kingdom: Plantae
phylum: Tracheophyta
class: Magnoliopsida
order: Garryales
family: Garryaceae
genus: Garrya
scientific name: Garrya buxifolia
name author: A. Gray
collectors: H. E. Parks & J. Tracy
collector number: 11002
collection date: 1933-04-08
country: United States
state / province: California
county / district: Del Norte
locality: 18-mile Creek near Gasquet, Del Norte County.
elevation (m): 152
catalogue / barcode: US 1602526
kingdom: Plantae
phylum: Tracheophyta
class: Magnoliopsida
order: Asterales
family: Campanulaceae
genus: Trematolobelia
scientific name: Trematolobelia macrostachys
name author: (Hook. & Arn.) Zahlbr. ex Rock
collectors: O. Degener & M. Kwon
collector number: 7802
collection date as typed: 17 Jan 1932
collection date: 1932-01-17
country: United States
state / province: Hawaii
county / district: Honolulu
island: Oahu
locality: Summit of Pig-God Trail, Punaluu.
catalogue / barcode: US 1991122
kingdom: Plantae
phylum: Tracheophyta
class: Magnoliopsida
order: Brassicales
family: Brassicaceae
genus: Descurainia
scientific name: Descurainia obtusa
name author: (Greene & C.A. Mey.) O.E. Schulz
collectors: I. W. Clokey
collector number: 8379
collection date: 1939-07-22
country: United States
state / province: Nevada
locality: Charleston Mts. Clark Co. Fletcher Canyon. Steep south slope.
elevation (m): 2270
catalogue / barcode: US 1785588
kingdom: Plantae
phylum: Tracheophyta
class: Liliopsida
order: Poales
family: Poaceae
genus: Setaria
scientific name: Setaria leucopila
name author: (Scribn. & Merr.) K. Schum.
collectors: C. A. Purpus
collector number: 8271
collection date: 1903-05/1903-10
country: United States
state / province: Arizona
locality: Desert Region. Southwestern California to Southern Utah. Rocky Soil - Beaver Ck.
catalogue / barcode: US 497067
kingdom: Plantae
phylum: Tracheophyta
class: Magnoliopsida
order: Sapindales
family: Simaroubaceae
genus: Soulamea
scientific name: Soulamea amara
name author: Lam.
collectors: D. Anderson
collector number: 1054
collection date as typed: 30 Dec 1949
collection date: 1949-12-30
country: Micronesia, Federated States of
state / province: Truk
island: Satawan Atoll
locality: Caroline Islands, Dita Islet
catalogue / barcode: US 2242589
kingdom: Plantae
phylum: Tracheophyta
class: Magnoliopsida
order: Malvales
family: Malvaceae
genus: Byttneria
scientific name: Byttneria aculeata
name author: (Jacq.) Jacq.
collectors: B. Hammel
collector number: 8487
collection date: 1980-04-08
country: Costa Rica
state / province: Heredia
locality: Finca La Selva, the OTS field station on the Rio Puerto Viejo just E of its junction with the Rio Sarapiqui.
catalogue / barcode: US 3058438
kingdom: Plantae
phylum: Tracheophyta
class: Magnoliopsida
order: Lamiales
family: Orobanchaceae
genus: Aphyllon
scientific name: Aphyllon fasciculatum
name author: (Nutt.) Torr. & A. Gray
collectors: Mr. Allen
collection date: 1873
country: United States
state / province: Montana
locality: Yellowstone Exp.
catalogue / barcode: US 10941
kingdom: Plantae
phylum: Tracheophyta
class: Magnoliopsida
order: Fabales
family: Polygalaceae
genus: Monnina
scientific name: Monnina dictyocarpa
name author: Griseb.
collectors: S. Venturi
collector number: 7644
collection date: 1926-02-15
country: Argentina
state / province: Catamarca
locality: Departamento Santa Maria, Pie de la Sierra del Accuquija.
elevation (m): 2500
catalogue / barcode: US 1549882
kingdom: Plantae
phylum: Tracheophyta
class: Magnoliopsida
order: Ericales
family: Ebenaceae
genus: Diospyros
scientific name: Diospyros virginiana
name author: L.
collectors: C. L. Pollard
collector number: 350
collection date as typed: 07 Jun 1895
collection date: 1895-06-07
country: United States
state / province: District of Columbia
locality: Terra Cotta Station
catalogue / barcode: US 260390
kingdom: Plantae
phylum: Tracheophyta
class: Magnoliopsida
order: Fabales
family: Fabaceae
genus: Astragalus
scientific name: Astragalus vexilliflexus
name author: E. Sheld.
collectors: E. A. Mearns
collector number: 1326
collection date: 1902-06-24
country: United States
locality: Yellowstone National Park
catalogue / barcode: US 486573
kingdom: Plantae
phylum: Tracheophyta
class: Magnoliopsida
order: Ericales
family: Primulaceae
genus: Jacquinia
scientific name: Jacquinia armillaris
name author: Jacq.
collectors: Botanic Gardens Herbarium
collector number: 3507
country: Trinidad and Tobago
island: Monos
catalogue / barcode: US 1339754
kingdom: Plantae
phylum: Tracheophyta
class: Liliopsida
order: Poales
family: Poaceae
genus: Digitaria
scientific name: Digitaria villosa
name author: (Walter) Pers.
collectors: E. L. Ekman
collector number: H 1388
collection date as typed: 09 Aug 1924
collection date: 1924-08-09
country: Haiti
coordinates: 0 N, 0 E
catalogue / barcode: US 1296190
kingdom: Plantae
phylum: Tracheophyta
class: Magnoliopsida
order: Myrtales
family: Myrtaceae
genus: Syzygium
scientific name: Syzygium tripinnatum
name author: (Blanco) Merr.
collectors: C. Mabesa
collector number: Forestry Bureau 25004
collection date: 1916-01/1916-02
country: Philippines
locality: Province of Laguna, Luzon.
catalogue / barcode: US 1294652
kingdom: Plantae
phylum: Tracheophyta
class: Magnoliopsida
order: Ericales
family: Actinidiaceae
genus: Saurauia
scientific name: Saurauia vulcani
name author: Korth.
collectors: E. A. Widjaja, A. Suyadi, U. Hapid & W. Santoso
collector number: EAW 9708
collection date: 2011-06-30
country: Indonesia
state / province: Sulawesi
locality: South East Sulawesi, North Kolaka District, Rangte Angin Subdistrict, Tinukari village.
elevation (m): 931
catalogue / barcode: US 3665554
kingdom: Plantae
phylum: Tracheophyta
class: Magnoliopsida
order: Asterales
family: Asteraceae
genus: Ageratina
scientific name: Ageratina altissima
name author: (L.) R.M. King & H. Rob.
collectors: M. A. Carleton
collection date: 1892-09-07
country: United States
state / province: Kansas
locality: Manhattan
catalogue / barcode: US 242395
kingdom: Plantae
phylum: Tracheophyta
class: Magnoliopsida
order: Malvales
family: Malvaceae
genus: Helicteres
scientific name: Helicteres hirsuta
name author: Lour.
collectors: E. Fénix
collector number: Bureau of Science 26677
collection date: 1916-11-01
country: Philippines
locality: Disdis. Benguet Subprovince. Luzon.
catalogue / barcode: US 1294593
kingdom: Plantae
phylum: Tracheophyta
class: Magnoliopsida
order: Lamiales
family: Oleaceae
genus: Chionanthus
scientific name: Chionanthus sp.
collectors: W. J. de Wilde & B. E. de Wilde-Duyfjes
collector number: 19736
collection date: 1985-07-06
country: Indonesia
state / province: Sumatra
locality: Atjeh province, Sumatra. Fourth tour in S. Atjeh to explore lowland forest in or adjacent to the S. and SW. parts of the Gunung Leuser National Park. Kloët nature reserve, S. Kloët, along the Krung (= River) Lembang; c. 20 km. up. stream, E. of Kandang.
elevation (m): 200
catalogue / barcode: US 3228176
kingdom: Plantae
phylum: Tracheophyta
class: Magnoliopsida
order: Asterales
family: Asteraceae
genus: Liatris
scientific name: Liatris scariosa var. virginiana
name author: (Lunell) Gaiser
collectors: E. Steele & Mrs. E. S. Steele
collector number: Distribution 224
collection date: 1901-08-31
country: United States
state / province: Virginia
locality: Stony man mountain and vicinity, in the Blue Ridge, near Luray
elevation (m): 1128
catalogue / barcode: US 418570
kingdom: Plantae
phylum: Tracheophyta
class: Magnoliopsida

========================================

(AIM) Rewrite all the entries above, changing every "locality" to "location" and leaving everything else unchanged.

(RESULT)
kingdom: Plantae
phylum: Tracheophyta
class: Magnoliopsida
order: Garryales
family: Garryaceae
genus: Garrya
scientific name: Garrya buxifolia
name author: A. Gray
collectors: H. E. Parks & J. Tracy
collector number: 11002
collection date: 1933-04-08
country: United States
state / province: California
county / district: Del Norte
location: 18-mile Creek near Gasquet, Del Norte County.
elevation (m): 152
catalogue / barcode: US 1602526
kingdom: Plantae
phylum: Tracheophyta
class: Magnoliopsida
order: Asterales
family: Campanulaceae
genus: Trematolobelia
scientific name: Trematolobelia macrostachys
name author: (Hook. & Arn.) Zahlbr. ex Rock
collectors: O. Degener & M. Kwon
collector number: 7802
collection date as typed: 17 Jan 1932
collection date: 1932-01-17
country: United States
state / province: Hawaii
county / district: Honolulu
island: Oahu
location: Summit of Pig-God Trail, Punaluu.
catalogue / barcode: US 1991122
kingdom: Plantae
phylum: Tracheophyta
class: Magnoliopsida
order: Brassicales
family: Brassicaceae
genus: Descurainia
scientific name: Descurainia obtusa
name author: (Greene & C.A. Mey.) O.E. Schulz
collectors: I. W. Clokey
collector number: 8379
collection date: 1939-07-22
country: United States
state / province: Nevada
location: Charleston Mts. Clark Co. Fletcher Canyon. Steep south slope.
elevation (m): 2270
catalogue / barcode: US 1785588
kingdom: Plantae
phylum: Tracheophyta
class: Liliopsida
order: Poales
family: Poaceae
genus: Setaria
scientific name: Setaria leucopila
name author: (Scribn. & Merr.) K. Schum.
collectors: C. A. Purpus
collector number: 8271
collection date: 1903-05/1903-10
country: United States
state / province: Arizona
location: Desert Region. Southwestern California to Southern Utah. Rocky Soil - Beaver Ck.
catalogue / barcode: US 497067
kingdom: Plantae
phylum: Tracheophyta
class: Magnoliopsida
order: Sapindales
family: Simaroubaceae
genus: Soulamea
scientific name: Soulamea amara
name author: Lam.
collectors: D. Anderson
collector number: 1054
collection date as typed: 30 Dec 1949
collection date: 1949-12-30
country: Micronesia, Federated States of
state / province: Truk
island: Satawan Atoll
location: Caroline Islands, Dita Islet
catalogue / barcode: US 2242589
kingdom: Plantae
phylum: Tracheophyta
class: Magnoliopsida
order: Malvales
family: Malvaceae
genus: Byttneria
scientific name: Byttneria aculeata
name author: (Jacq.) Jacq.
collectors: B. Hammel
collector number: 8487
collection date: 1980-04-08
country: Costa Rica
state / province: Heredia
location: Finca La Selva, the OTS field station on the Rio Puerto Viejo just E of its junction with the Rio Sarapiqui.
catalogue / barcode: US 3058438
kingdom: Plantae
phylum: Tracheophyta
class: Magnoliopsida
order: Lamiales
family: Orobanchaceae
genus: Aphyllon
scientific name: Aphyllon fasciculatum
name author: (Nutt.) Torr. & A. Gray
collectors: Mr. Allen
collection date: 1873
country: United States
state / province: Montana
location: Yellowstone Exp.
catalogue / barcode: US 10941
kingdom: Plantae
phylum: Tracheophyta
class: Magnoliopsida
order: Fabales
family: Polygalaceae
genus: Monnina
scientific name: Monnina dictyocarpa
name author: Griseb.
collectors: S. Venturi
collector number: 7644
collection date: 1926-02-15
country: Argentina
state / province: Catamarca
location: Departamento Santa Maria, Pie de la Sierra del Accuquija.
elevation (m): 2500
catalogue / barcode: US 1549882
kingdom: Plantae
phylum: Tracheophyta
class: Magnoliopsida
order: Ericales
family: Ebenaceae
genus: Diospyros
scientific name: Diospyros virginiana
name author: L.
collectors: C. L. Pollard
collector number: 350
collection date as typed: 07 Jun 1895
collection date: 1895-06-07
country: United States
state / province: District of Columbia
location: Terra Cotta Station
catalogue / barcode: US 260390
kingdom: Plantae
phylum: Tracheophyta
class: Magnoliopsida
order: Fabales
family: Fabaceae
genus: Astragalus
scientific name: Astragalus vexilliflexus
name author: E. Sheld.
collectors: E. A. Mearns
collector number: 1326
collection date: 1902-06-24
country: United States
location: Yellowstone National Park
catalogue / barcode: US 486573
kingdom: Plantae
phylum: Tracheophyta
class: Magnoliopsida
order: Ericales
family: Primulaceae
genus: Jacquinia
scientific name: Jacquinia armillaris
name author: Jacq.
collectors: Botanic Gardens Herbarium
collector number: 3507
country: Trinidad and Tobago
island: Monos
catalogue / barcode: US 1339754
kingdom: Plantae
phylum: Tracheophyta
class: Liliopsida
order: Poales
family: Poaceae
genus: Digitaria
scientific name: Digitaria villosa
name author: (Walter) Pers.
collectors: E. L. Ekman
collector number: H 1388
collection date as typed: 09 Aug 1924
collection date: 1924-08-09
country: Haiti
coordinates: 0 N, 0 E
catalogue / barcode: US 1296190
kingdom: Plantae
phylum: Tracheophyta
class: Magnoliopsida
order: Myrtales
family: Myrtaceae
genus: Syzygium
scientific name: Syzygium tripinnatum
name author: (Blanco) Merr.
collectors: C. Mabesa
collector number: Forestry Bureau 25004
collection date: 1916-01/1916-02
country: Philippines
location: Province of Laguna, Luzon.
catalogue / barcode: US 1294652
kingdom: Plantae
phylum: Tracheophyta
class: Magnoliopsida
order: Ericales
family: Actinidiaceae
genus: Saurauia
scientific name: Saurauia vulcani
name author: Korth.
collectors: E. A. Widjaja, A. Suyadi, U. Hapid & W. Santoso
collector number: EAW 9708
collection date: 2011-06-30
country: Indonesia
state / province: Sulawesi
location: South East Sulawesi, North Kolaka District, Rangte Angin Subdistrict, Tinukari village.
elevation (m): 931
catalogue / barcode: US 3665554
kingdom: Plantae
phylum: Tracheophyta
class: Magnoliopsida
order: Asterales
family: Asteraceae
genus: Ageratina
scientific name: Ageratina altissima
name author: (L.) R.M. King & H. Rob.
collectors: M. A. Carleton
collection date: 1892-09-07
country: United States
state / province: Kansas
location: Manhattan
catalogue / barcode: US 242395
kingdom: Plantae
phylum: Tracheophyta
class: Magnoliopsida
order: Malvales
family: Malvaceae
genus: Helicteres
scientific name: Helicteres hirsuta
name author: Lour.
collectors: E. Fénix
collector number: Bureau of Science 26677
collection date: 1916-11-01
country: Philippines
location: Disdis. Benguet Subprovince. Luzon.
catalogue / barcode: US 1294593
kingdom: Plantae
phylum: Tracheophyta
class: Magnoliopsida
order: Lamiales
family: Oleaceae
genus: Chionanthus
scientific name: Chionanthus sp.
collectors: W. J. de Wilde & B. E. de Wilde-Duyfjes
collector number: 19736
collection date: 1985-07-06
country: Indonesia
state / province: Sumatra
location: Atjeh province, Sumatra. Fourth tour in S. Atjeh to explore lowland forest in or adjacent to the S. and SW. parts of the Gunung Leuser National Park. Kloët nature reserve, S. Kloët, along the Krung (= River) Lembang; c. 20 km. up. stream, E. of Kandang.
elevation (m): 200
catalogue / barcode: US 3228176
kingdom: Plantae
phylum: Tracheophyta
class: Magnoliopsida
order: Asterales
family: Asteraceae
genus: Liatris
scientific name: Liatris scariosa var. virginiana
name author: (Lunell) Gaiser
collectors: E. Steele & Mrs. E. S. Steele
collector number: Distribution 224
collection date: 1901-08-31
country: United States
state / province: Virginia
location: Stony man mountain and vicinity, in the Blue Ridge, near Luray
elevation (m): 1128
catalogue / barcode: US 418570
kingdom: Plantae
phylum: Tracheophyta
class: Magnoliopsida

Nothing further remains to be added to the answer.